Tuesday, August 2, 2011

First of Many Five

It occurs to me sometimes when I'm endlessly traversing teh interwebs that computers have almost entirely replaced books in the past 5 years of my life.

Paranoia creeps with this awareness: I was a straight A student with high ambitions!  I got an A+ on a paper about motherfucking Nietzsche!  Am I now, in my late 20s, wasting my life, ignoring my world, becoming a mindless, 120wpm typing, lolz kitteh obsessed, facebook stalking, kitsch sucking, tried-to-overlook-twitter-but-simply-could-not-god-damn-it, cafe haunting hipster zombie potato?

Or is this unceasing barrage of information actually nourishing my life, expanding my world, keeping me connected to people I otherwise would probably never talk to via the phone (puke) or snail mail (pffffffffff), offering me an encyclopedia humanica with everything I could ever hope to know or learn...

Is the internet a bold example of the potential to share a universal consciousness upon this blue and green and white and oh so pretty rock?

Is my new-found obsession with Twitter a sign of my soul's depravity and sickness?  Fuck you, it took me six years to actually start caring.  That puts me in the outer rings of hell away from you inner circle social media junkies.

In an attempt to reclaim my sense of free will and seize my destiny, I've started a blog (-2 integrity) that will catalogue 5 things that I learn from teh interwebs every day I'm on it, which is every day forever.  Actual knowledge, not another fucking insanely cute youtube clip featuring kittens on crack that can render the biggest Broseph of them all into a spirit-finger wielding ninny.

Although the initial purpose of this blog was to congratulate myself on a valiant attempt at "learning," and thus "winning," what's actually going to happen is that I'm going to become a random information encyclopedia that will kick your ass at Trivia Night.
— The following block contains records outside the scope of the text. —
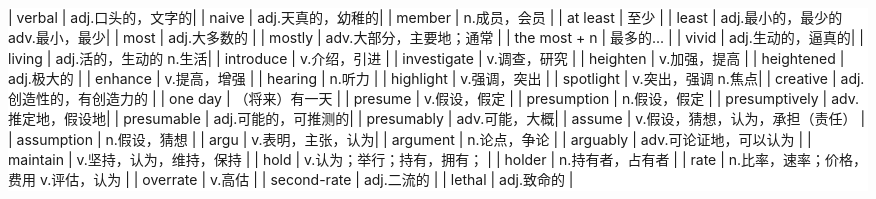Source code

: | verbal                     | adj.口头的，文字的|
| naive                      | adj.天真的，幼稚的|
| member                     | n.成员，会员      |
| at least                   | 至少              |
| least                      | adj.最小的，最少的	adv.最小，最少|
| most                       | adj.大多数的      |
| mostly                     | adv.大部分，主要地；通常        |
| the most + n               | 最多的...         |
| vivid                      | adj.生动的，逼真的|
| living                     | adj.活的，生动的	n.生活|
| introduce                  | v.介绍，引进      |
| investigate                | v.调查，研究      |
| heighten                   | v.加强，提高      |
| heightened                 | adj.极大的        |
| enhance                    | v.提高，增强      |
| hearing                    | n.听力            |
| highlight                  | v.强调，突出      |
| spotlight                  | v.突出，强调   n.焦点|
| creative                   | adj.创造性的，有创造力的  |
| one day                    | （将来）有一天    |
| presume                    | v.假设，假定      |
| presumption                | n.假设，假定      |
| presumptively              | adv.推定地，假设地|
| presumable                 | adj.可能的，可推测的|
| presumably                 | adv.可能，大概|
| assume                     | v.假设，猜想，认为，承担（责任）    |
| assumption                 | n.假设，猜想      |
| argu                       | v.表明，主张，认为|
| argument                   | n.论点，争论      |
| arguably | adv.可论证地，可以认为 |
| maintain                   | v.坚持，认为，维持，保持  |
| hold                       | v.认为；举行；持有，拥有；         |
| holder                     | n.持有者，占有者  |
| rate                       | n.比率，速率；价格，费用   v.评估，认为                      |
| overrate                   | v.高估            |
| second-rate                | adj.二流的        |
| lethal                     | adj.致命的        |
Every Night.

Boosh.

Here's what I learned today!!

1. There are more lighthouses in Michigan than any other state in the country.


It is also the country's number one producer of blueberries, tart cherries and pickling cucumbers.  3 things I could eat forever and ever. 
2. There is a mushroom that exists, in real life, called Boletus luridiformis (formally known as Boletus erythropus) that is basically rainbow colored.
You can eat them if you prepare them right and they change color (yellowish green to blue) when you slice through them.
3. Colorado lays above 1,000 meters (3,281 ft) elevation, the only state in the country to do so.
I'm pretty sure we also have the sweetest flag in the country.  In your FACE, America!

4. Transcendentalism formed as a response, one of outrage and disdain, towards the intellectualism at Harvard University.  It encouraged the use of intuition to develop a more perfect spirituality, as opposed to religious doctrine and empirical understanding.

5. Asafoetida, the dried latex gum of a ferula, is used as a digestive aid.  When raw, the spice has a repugnant aroma (giving it the names Devil's Dung and Stinking Gum) but when cooked gives off a gentle flavor of leeks.

 I never would've even heard of that if I hadn't been reading a BOOK! A cerebral titillator by mah girl Ursuala K Le Guin called The Telling.  Get it.

Alrighty.  Entry one.  Cannonballing into riiight into the bleep bloop sea of information that is the internet.  A sea that prospers with ninja kittens, gems of hilarity like hyperbole and a half  and the pandora's box that is stumble upon.

Off we go into the cybergasm that is TEH INTERWEBS!!!!